The levelling up secretary, Michael Gove, has told the Commons that his upcoming Levelling Up and Regeneration Bill is to be based around 12 interrelated missions. These include increasing healthy life expectancy everywhere by five years by 2035; increasing pay, productivity and employment everywhere by 2030; a big push for reducing crime, focusing on the most disadvantaged areas; and offering mayors and far-reaching devolution powers to any region that wants it.
There are plans to eliminate illiteracy and innumeracy by refocusing education spending towards the poorest areas, as well as policies to improve transport, home ownership, broadband and research and development. The government has also confirmed that Wolverhampton and Sheffield will be the first two areas of 20 to receive money from a £1.5 billion brownfield fund to help drive regeneration in former industrial areas.
So what does all this add up to? We asked finance and economy specialist Steve Schifferes to react.
How did we get to this point?
UK governments have been struggling on how to address regional economic disparities with limited success for the past 100 years. In the 1930s, the government designated for extra assistance some “special areas” – including Tyneside, south Wales and Scotland, which had been blighted by mass unemployment.
While regional disparities diminished during the economic boom in the 1950s, they returned with the de-industrialisation that came to a head under Margaret Thatcher in the 1980s.
In the next 40 years, both Conservative and Labour governments introduced a number of schemes to tackle this issue but with only limited impact. These included enterprise zones with tax benefits to encourage inward investment – which led to Nissan moving to Sunderland in 1984, Toyota to Derby in 1992 and LG Corporation to south Wales in 1996.
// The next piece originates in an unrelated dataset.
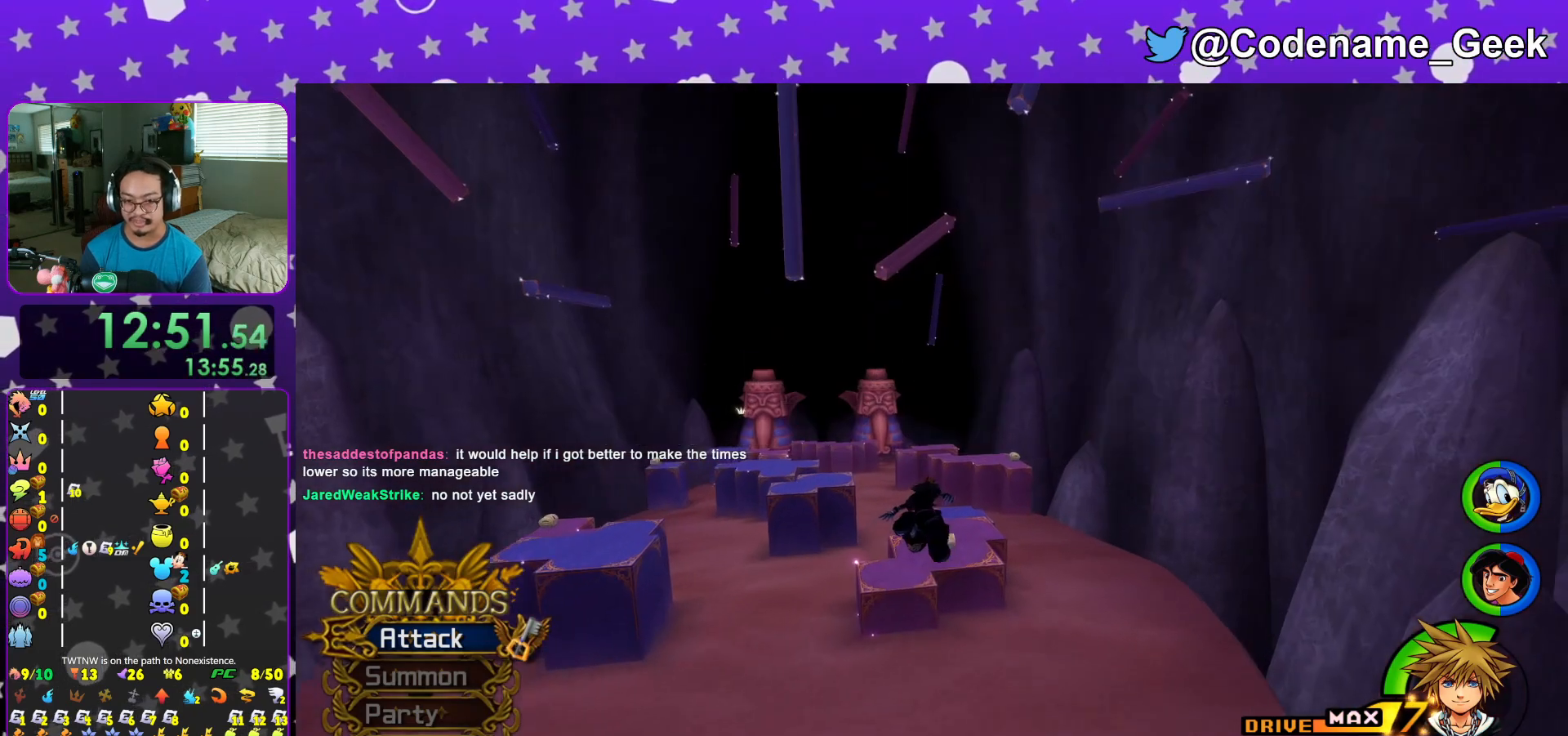
{"buttons": [], "left_stick": "up-right", "right_stick": "center", "events": [[250, "L1", "down"], [267, "Y", "up"], [367, "L1", "up"], [383, "right_stick", "down"], [417, "left_stick", "up-right"], [450, "right_stick", "center"]]}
In the New Labour era, regional development agencies were created to plan and promote regional economic growth. These were replaced by the 2010 coalition government by local enterprise partnerships and a Regional Growth Fund. These continued under Theresa May, who defined her purpose as “making Britain a country that works for everyone” focusing on the those who were “just managing”.
What do you make of the new strategy?
What’s striking is the tremendous variation in scope of its key objectives. You have huge and very welcome ambitions such as reducing the gap in healthy life expectancy, boosting productivity and reducing crime in the poorest areas. But it’s not quite clear how these will be realised, and having goals for 2030 or 2035 are too far in the future to hold this government to account.
But at the same time, some of the 12 missions are much more limited, such as 200,000 more people completing high-quality skills training in England each year. I question how this list was drawn up and whether some departments have different approaches to others – I don’t get a sense of a coherent central strategy.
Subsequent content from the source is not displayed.